**WORK TO COMPLETE**
All of the data should be output character for character, except the pictures.

##### RECORDED INFORMATION

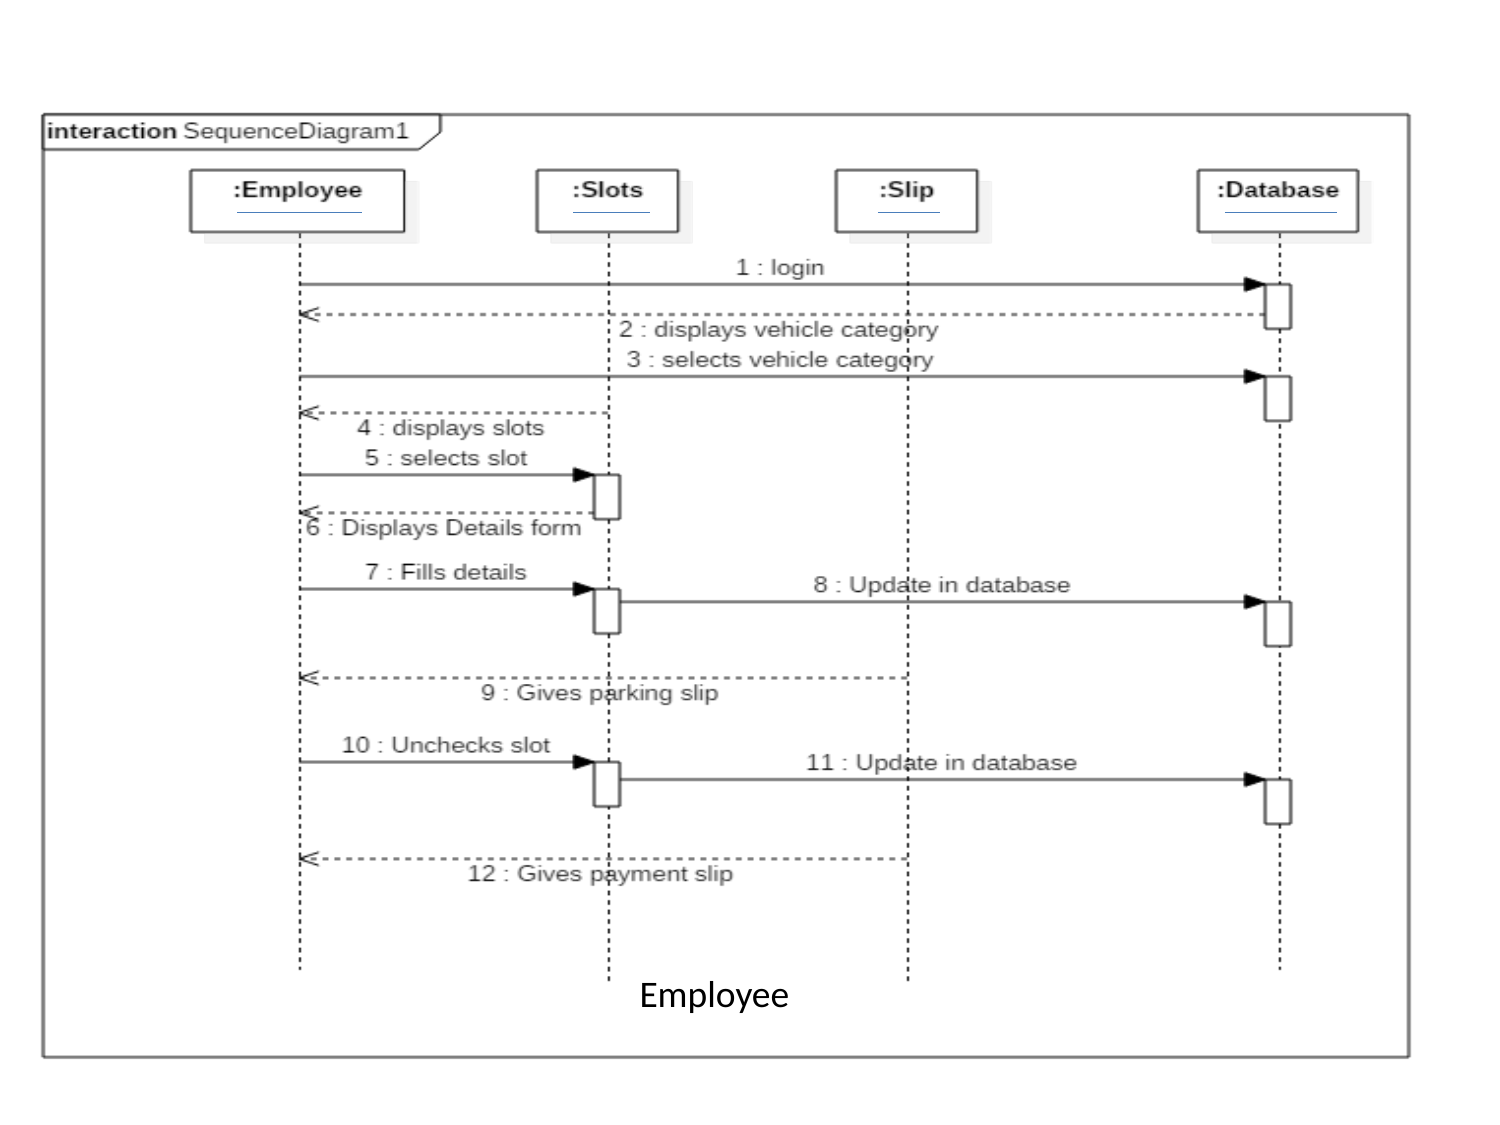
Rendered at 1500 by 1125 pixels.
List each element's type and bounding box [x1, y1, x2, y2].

list [24, 99, 1488, 1121]
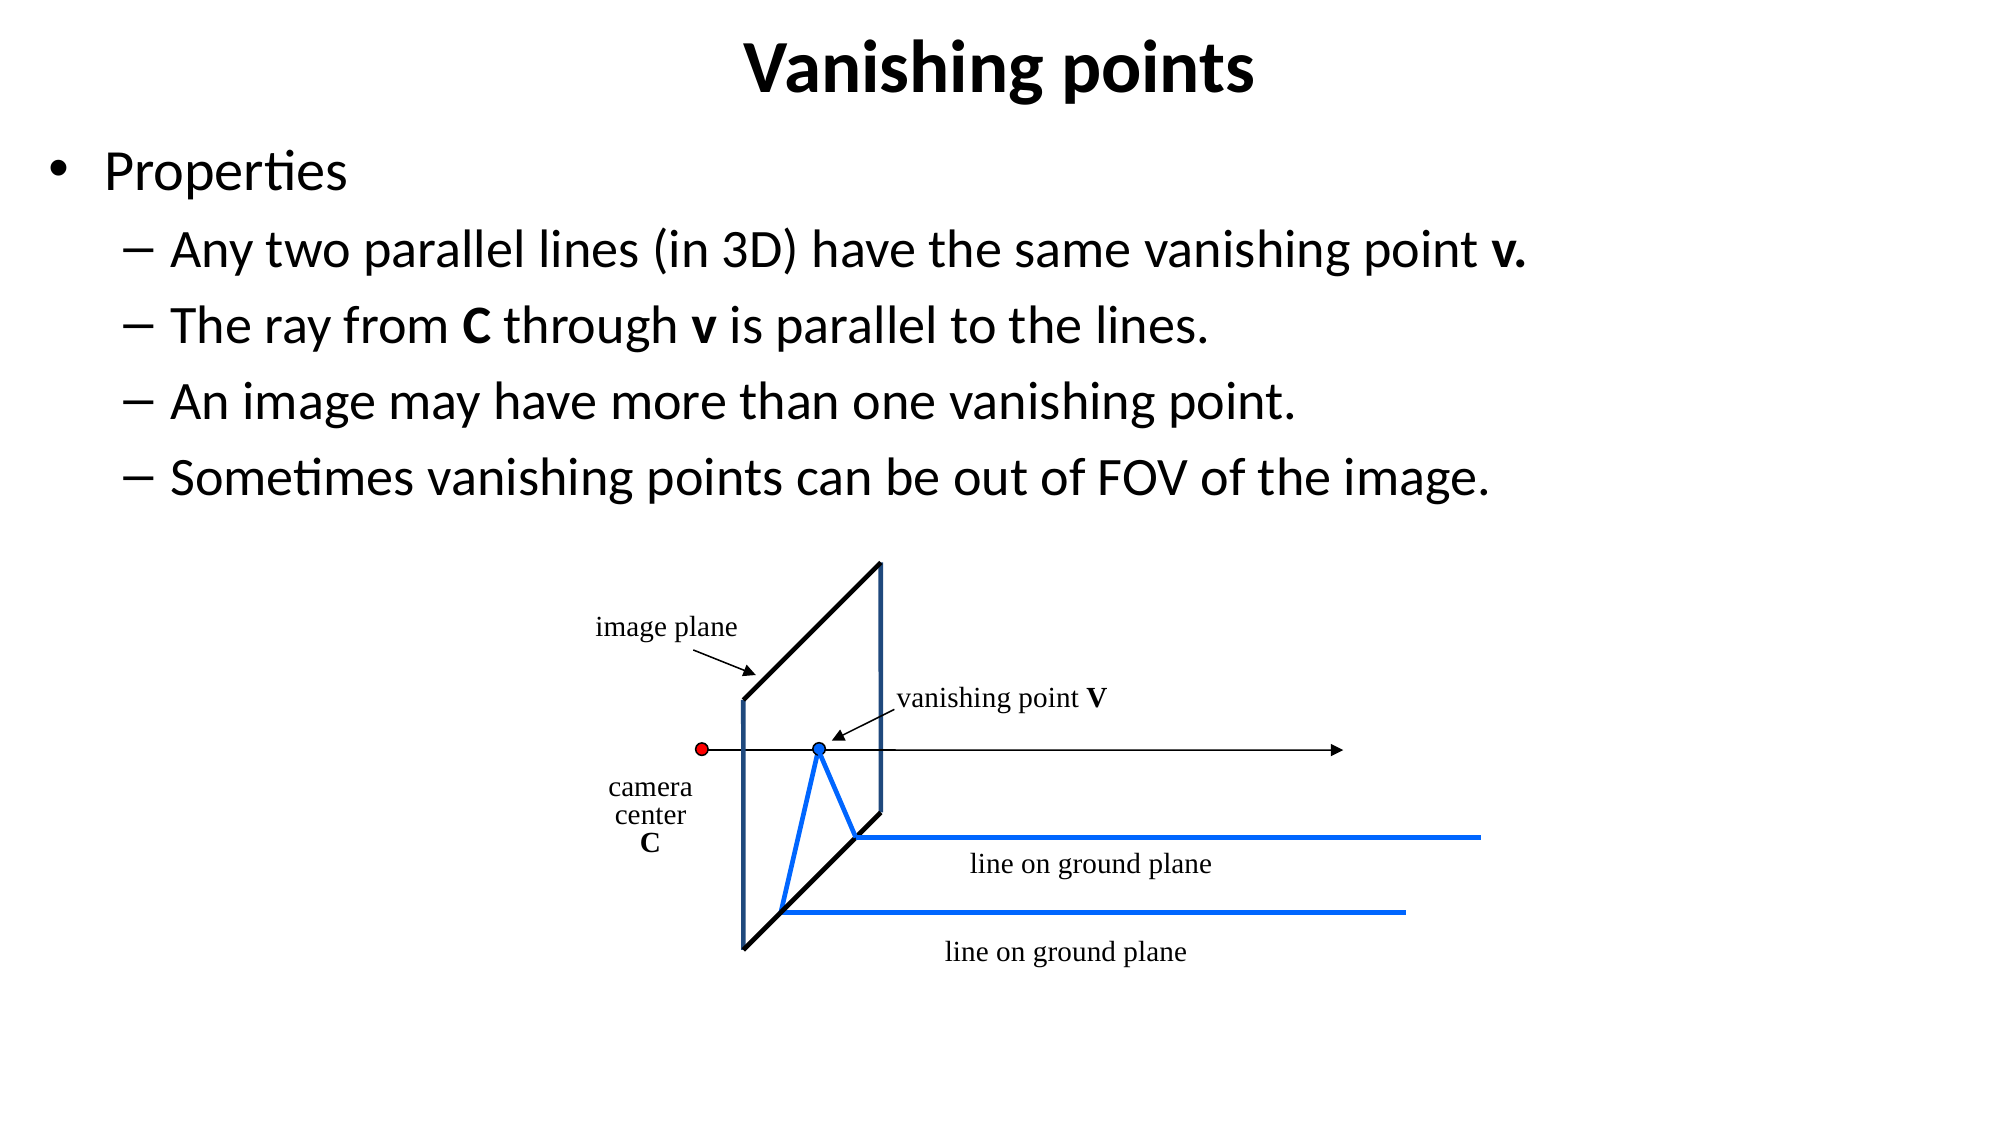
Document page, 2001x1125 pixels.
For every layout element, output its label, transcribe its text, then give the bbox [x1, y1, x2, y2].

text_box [818, 749, 1481, 888]
text_box [695, 742, 703, 755]
title Vanishing points [33, 0, 1967, 125]
text_box camera center C [593, 759, 708, 866]
text_box image plane [580, 599, 753, 650]
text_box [705, 742, 1344, 756]
text_box vanishing point V [881, 670, 1123, 721]
text_box [831, 709, 895, 741]
text_box [693, 649, 756, 677]
list Properties Any two parallel lines (in 3D) have the same vanishing point v. The ray from C through v is parallel to the lines. An image may have more than one vanishing point. Sometimes vanishing points can be out of FOV of the image. [33, 125, 1967, 1063]
text_box line on ground plane [930, 924, 1203, 975]
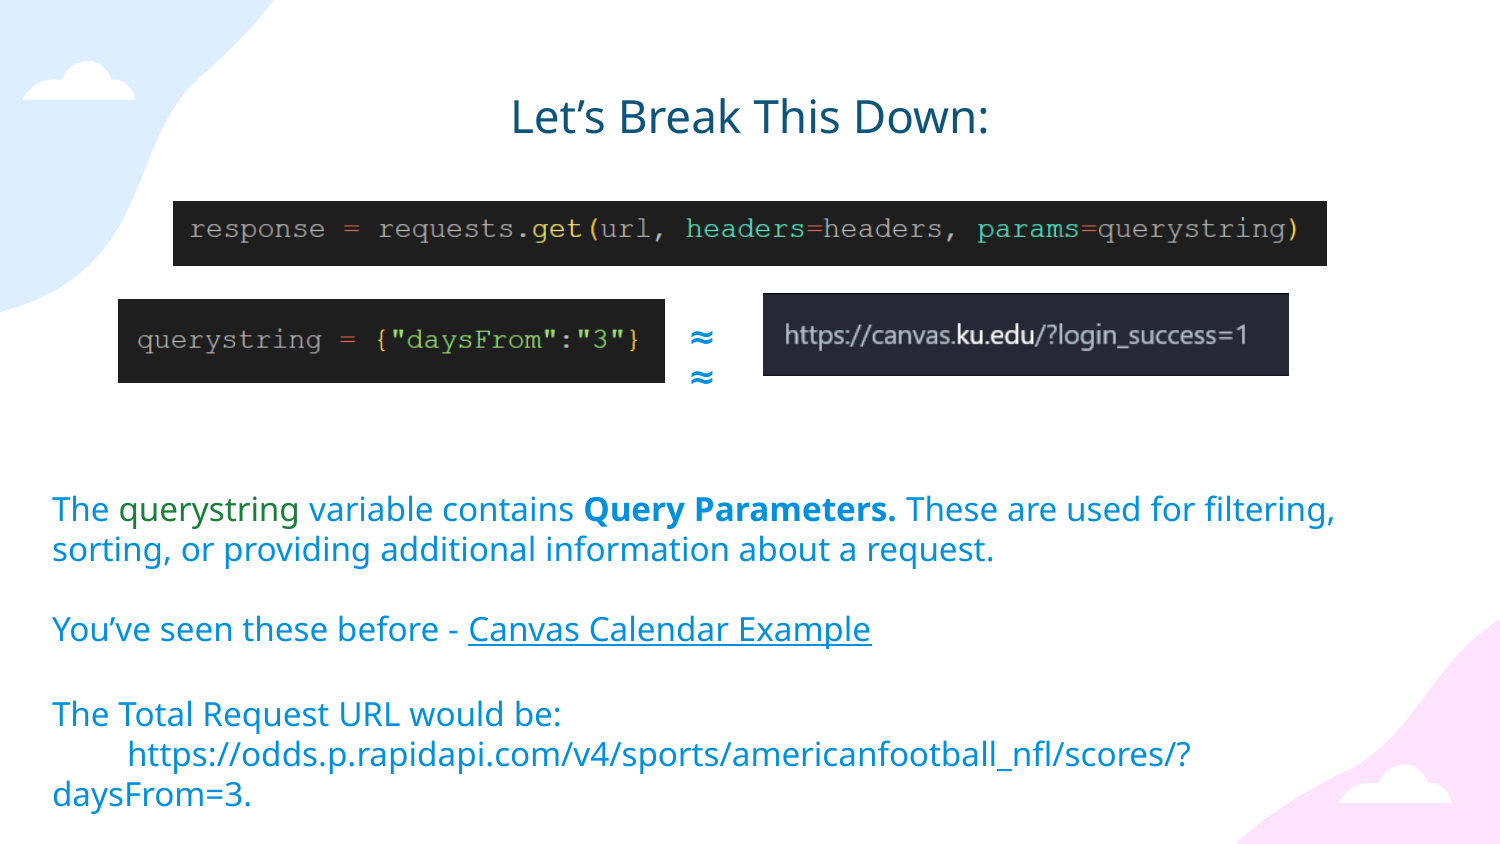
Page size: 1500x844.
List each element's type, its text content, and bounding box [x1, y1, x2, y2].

##########

**RESULT FOR THIS TASK**
Rendered at 1500 by 1125 pixels.
List each element's type and bounding box [x1, y1, x2, y2].

list [24, 99, 1488, 1121]
Document page, 2001x1125 pixels.
For every layout element, output its label, transcribe its text, then give the bbox [x1, y1, x2, y2].

text_box [818, 749, 1481, 888]
text_box [695, 742, 703, 755]
title Vanishing points [33, 0, 1967, 125]
text_box camera center C [593, 759, 708, 866]
text_box image plane [580, 599, 753, 650]
text_box [705, 742, 1344, 756]
text_box vanishing point V [881, 670, 1123, 721]
text_box [831, 709, 895, 741]
text_box [693, 649, 756, 677]
list Properties Any two parallel lines (in 3D) have the same vanishing point v. The ray from C through v is parallel to the lines. An image may have more than one vanishing point. Sometimes vanishing points can be out of FOV of the image. [33, 125, 1967, 1063]
text_box line on ground plane [930, 924, 1203, 975]
Page size: 1500x844.
List each element's type, its text content, and bounding box [x1, y1, x2, y2].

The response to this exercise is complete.